REQUIREMENT: Whenever a line in the data holds the string "after", pull that line out.

---*---

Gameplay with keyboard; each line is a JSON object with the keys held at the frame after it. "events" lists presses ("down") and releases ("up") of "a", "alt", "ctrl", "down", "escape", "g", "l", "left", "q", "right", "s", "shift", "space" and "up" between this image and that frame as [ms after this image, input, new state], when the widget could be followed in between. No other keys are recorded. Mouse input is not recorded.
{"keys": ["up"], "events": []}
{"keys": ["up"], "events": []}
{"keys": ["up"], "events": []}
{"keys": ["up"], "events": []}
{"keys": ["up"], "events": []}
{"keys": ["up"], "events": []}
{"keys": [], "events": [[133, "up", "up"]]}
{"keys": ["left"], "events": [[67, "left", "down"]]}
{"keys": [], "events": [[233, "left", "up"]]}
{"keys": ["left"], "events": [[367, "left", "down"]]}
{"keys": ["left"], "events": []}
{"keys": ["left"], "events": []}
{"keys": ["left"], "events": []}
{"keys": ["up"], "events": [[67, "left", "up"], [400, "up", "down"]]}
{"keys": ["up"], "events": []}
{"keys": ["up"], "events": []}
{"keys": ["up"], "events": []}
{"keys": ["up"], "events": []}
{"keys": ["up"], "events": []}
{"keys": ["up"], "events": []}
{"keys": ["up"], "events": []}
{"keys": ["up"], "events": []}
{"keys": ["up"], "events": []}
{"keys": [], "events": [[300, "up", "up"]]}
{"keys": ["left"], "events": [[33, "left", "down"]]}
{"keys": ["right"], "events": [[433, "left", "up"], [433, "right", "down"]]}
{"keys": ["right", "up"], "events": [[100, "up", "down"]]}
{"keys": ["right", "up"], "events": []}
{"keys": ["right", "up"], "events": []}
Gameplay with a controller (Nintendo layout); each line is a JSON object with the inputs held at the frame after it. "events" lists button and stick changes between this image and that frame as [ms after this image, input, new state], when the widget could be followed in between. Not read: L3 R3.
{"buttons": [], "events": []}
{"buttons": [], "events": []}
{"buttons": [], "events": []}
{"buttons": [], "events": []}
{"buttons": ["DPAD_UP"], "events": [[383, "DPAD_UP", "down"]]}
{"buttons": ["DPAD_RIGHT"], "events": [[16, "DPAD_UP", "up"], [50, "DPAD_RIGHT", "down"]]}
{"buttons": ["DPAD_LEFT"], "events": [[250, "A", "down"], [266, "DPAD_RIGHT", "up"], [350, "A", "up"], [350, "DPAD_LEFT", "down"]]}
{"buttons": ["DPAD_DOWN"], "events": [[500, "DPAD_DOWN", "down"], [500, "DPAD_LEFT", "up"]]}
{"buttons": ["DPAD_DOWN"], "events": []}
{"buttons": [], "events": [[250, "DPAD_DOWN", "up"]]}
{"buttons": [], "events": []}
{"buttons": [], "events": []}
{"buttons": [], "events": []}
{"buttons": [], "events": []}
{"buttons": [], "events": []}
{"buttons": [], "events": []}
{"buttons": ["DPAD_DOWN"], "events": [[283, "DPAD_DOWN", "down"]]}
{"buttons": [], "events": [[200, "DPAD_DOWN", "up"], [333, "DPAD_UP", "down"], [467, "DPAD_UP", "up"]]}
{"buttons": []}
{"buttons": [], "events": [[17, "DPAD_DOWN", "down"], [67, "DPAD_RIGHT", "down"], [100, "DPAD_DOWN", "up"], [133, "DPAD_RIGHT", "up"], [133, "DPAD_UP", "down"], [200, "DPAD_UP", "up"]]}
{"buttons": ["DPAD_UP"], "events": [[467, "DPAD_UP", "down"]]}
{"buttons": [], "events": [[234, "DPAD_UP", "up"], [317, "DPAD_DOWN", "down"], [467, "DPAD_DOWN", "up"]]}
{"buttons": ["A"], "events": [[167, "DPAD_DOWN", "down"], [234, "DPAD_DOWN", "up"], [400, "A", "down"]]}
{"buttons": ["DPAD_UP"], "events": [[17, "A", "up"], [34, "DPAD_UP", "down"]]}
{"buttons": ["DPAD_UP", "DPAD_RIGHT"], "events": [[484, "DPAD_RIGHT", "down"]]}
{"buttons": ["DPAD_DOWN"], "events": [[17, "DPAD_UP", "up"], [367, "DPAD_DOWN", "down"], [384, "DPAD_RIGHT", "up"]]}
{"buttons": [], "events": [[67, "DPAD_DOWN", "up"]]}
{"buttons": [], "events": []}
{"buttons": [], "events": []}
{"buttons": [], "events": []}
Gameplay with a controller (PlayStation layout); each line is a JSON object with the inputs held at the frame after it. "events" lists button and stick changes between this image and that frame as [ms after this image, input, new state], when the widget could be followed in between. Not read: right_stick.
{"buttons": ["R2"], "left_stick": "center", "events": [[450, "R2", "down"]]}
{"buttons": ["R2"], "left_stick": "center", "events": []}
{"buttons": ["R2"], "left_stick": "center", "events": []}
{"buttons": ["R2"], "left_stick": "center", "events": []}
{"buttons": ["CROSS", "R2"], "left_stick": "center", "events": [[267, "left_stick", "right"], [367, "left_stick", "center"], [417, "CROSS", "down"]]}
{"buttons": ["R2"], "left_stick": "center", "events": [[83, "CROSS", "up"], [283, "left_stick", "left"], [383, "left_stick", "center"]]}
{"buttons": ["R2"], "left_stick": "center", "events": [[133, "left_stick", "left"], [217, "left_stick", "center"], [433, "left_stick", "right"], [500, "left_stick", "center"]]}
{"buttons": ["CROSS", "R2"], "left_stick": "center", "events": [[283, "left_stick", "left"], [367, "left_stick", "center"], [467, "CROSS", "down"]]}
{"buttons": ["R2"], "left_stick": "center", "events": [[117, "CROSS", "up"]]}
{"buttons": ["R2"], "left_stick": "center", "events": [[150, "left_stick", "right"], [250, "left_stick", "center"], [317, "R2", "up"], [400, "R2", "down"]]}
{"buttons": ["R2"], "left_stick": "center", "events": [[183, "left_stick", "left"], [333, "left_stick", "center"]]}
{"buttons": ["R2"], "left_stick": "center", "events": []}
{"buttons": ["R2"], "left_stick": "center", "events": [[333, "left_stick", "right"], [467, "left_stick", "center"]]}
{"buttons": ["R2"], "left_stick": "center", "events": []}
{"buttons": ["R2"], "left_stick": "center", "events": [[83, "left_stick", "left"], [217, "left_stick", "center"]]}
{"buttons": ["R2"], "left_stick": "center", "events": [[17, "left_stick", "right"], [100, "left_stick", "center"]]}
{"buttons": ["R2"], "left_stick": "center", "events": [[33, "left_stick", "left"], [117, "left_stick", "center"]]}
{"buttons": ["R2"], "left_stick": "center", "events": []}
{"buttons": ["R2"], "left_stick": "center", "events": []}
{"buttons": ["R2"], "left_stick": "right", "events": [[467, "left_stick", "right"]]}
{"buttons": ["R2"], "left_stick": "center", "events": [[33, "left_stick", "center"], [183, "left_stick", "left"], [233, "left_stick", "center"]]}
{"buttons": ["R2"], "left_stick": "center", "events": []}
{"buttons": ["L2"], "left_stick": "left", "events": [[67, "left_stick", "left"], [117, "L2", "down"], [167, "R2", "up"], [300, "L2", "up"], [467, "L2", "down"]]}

---*---

RESULT:
Gameplay with keyboard; each line is a JSON object with the keys held at the frame after it. "events" lists presses ("down") and releases ("up") of "a", "alt", "ctrl", "down", "escape", "g", "l", "left", "q", "right", "s", "shift", "space" and "up" between this image and that frame as [ms after this image, input, new state], when the widget could be followed in between. No other keys are recorded. Mouse input is not recorded.
Gameplay with a controller (Nintendo layout); each line is a JSON object with the inputs held at the frame after it. "events" lists button and stick changes between this image and that frame as [ms after this image, input, new state], when the widget could be followed in between. Not read: L3 R3.
Gameplay with a controller (PlayStation layout); each line is a JSON object with the inputs held at the frame after it. "events" lists button and stick changes between this image and that frame as [ms after this image, input, new state], when the widget could be followed in between. Not read: right_stick.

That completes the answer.